To reflash the contents of the rootfs partition with the rootfs.ext4 image.

However, while using GPT partitioning is fine in most cases, i.MX6 has a constraint that the bootloader needs to be at a specific location on the eMMC that conflicts with the location of the GPT partition table.

To work around this problem, we patched U-Boot to allow the fastboot flash command to use an absolute offset in the eMMC instead of a partition name. Instead of displaying an error if a partition does not exists, fastboot tries to use the name as an absolute offset. This allowed us to use MBR partitions and to flash at defined offset our images, including U-Boot. For example, to flash U-Boot, we use:

# fastboot flash 0x400 u-boot.imx

The patch adding this work around in U-Boot can be found at 0001-fastboot-allow-to-flash-at-a-given-address.patch. We are working on implementing a better solution that can potentially be accepted upstream.

Automatically starting fastboot

The fastboot command must be explicitly called from the U-Boot prompt in order to enter fastboot mode. This is an issue for our use case, because the flashing process can’t be fully automated and required a human interaction. Using imx-usb-loader, we want to send a U-Boot image that automatically enters fastmode mode.
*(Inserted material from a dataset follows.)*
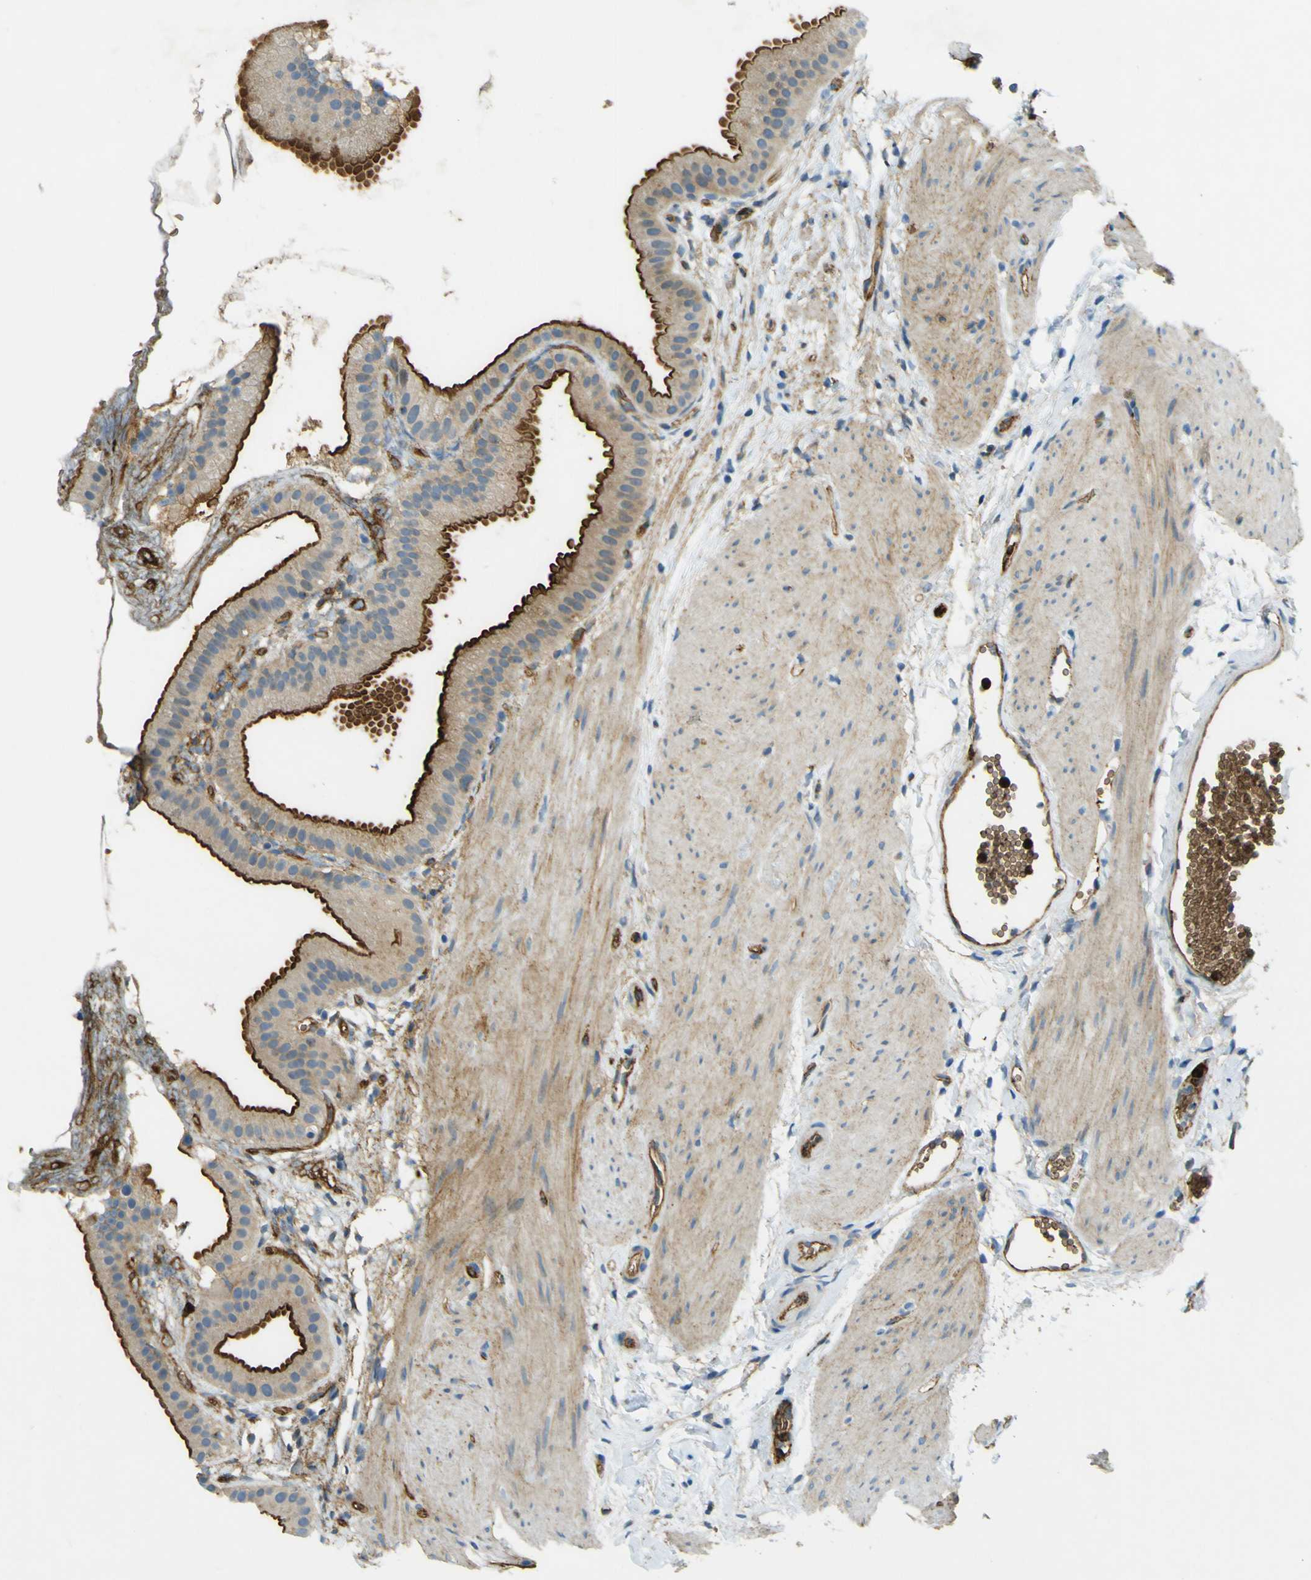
{"staining": {"intensity": "strong", "quantity": ">75%", "location": "cytoplasmic/membranous"}, "tissue": "gallbladder", "cell_type": "Glandular cells", "image_type": "normal", "snomed": [{"axis": "morphology", "description": "Normal tissue, NOS"}, {"axis": "topography", "description": "Gallbladder"}], "caption": "The photomicrograph shows a brown stain indicating the presence of a protein in the cytoplasmic/membranous of glandular cells in gallbladder.", "gene": "PLXDC1", "patient": {"sex": "female", "age": 64}}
To achieve this, we modified the U-Boot configuration, to start the fastboot command at boot time:

#define CONFIG_BOOTCOMMAND "fastboot"
#define CONFIG_BOOTDELAY 0

Of course, this configuration is only used for the U-Boot sent using imx-usb-loader. The final U-Boot flashed on the device will not have the same configuration. To distinguish the two images, we named the U-Boot image dedicated to fastboot uboot_DO_NOT_TOUCH.

Putting it all together

We wrote a shell script to automatically launch the modified U-Boot image on the board, and then flash the different images on the eMMC (U-Boot and the root filesystem). We also added an option to flash an MBR partition table as well as flashing a zeroed file to wipe the U-Boot environment. In our project, Buildroot is being used, so our tool makes some assumptions about the location of the tools and image files.

Our script can be found here: flash.sh. To flash the entire system:

# ./flash.sh -a

To flash only certain parts, like the bootloader:

# ./flash.sh -b 

By default, our script expects the Buildroot output directory to be in buildroot/output, but this can be overridden using the BUILDROOT environment variable.

Conclusion

By assembling existing tools and mechanisms, we have been able to quickly create a factory flashing process for i.MX6 platforms that is really simple and efficient. It is worth mentioning that we have re-used the same idea for the factory flashing process of the C.H.I.P computer. On the C.H.I.P, instead of using imx-usb-loader, we have used FEL based booting: the C.H.I.P indeed uses an Allwinner ARM processor, providing a different recovery mechanism than the one available on i.MX6.